Wilmina: Der Bestandsbau aus dem Jahr 1896 wurde von Grüntuch Ernst Architekten saniert und erweitert.

Wilmina: Der Bestandsbau aus dem Jahr 1896 wurde von Grüntuch Ernst Architekten saniert und erweitert.

Geschichtsträchtiges Erbe: Hotel Wilmina, Berlin / Grüntuch Ernst Architekten BDA

In der Kantstraße, einer der belebtesten Straßen West-Berlins, weckten die Berliner Architekten Grüntuch Ernst einen besonderen Ort aus dem Dornröschenschlaf: ein ehemaliges Frauengefängnis, verborgen im Inneren des Häuserblocks. Auf Eigeninitiative transformierten sie einen ehemaligen Ort des Schreckens zu einem einladenden Ort der Geborgenheit.

Das Strafgericht und das dazugehörige Gefängnis wurden 1896 als freistehende Gebäude von den Architekten Adolf Brückner und Eduard Fürstenau errichtet.
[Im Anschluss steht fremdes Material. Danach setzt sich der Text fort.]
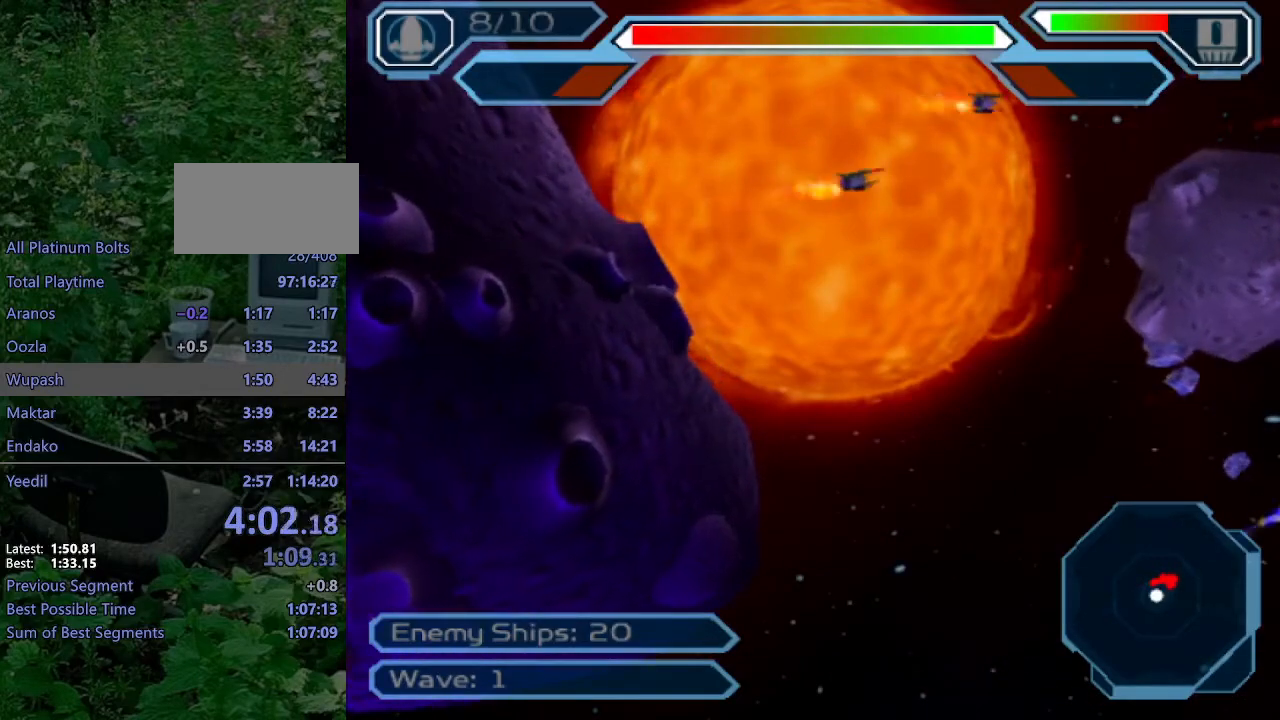
{"buttons": ["CROSS"], "left_stick": "center", "right_stick": "center", "events": []}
Im Vorderhaus an der westlichen Kantstraße war das Schöffengericht untergebracht, im angegliederten Seitenflügel befanden sich die Tageszellen. Über einen Innenhof gelangte man zum Quergebäude mit Schleusenhof und dem Hinterhaus, in dem sich das Frauengefängnis befand. Hier waren während des zweiten Weltkriegs unter anderem Widerstandskämpferinnen der Roten Kapelle inhaftiert. Das Gebäude wurde bis 1985 als Gefängnis genutzt und stand seitdem leer. Bis 2010 befanden sich im Gerichtsgebäude Grundbuchamt und Archiv des Stadtbezirks Charlottenburg.
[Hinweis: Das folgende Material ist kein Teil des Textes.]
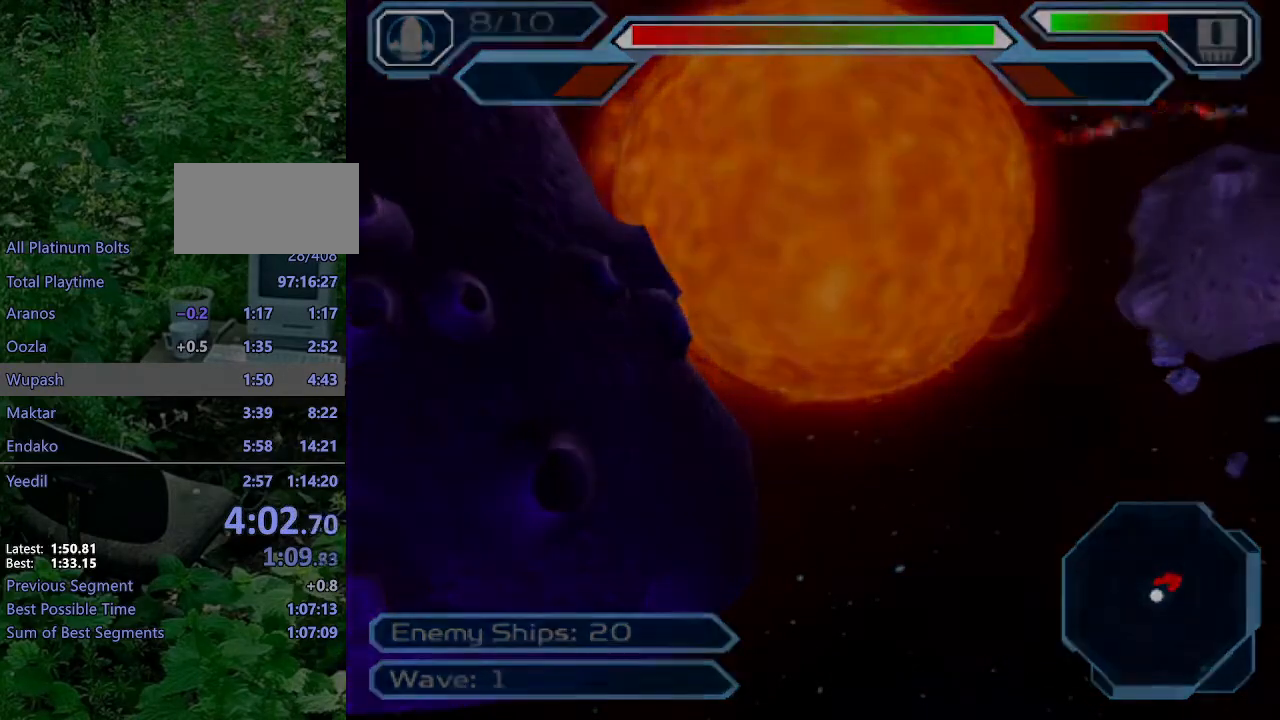
{"buttons": ["CROSS"], "left_stick": "center", "right_stick": "center", "events": []}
Das neue Ensemble Wilmina umfasst drei Bereiche: Das Hotel Wilmina, das Restaurant Lovis, und den „Amtsalon“: das in einen transdisziplinären Kunst- und Kulturraum verwandelte Gericht an der Kantstraße. Die Strukturen des denkmalgeschützte Bestands wurden durch Öffnungen, Aufbauten, Überlagerungen, Verschiebungen und Durchdringungen erweitert, verbunden und neu programmiert. Der neu entstandene Ort soll Austausch und gemeinschaftliches Miteinander auf angenehme Art und Weise ermöglichen.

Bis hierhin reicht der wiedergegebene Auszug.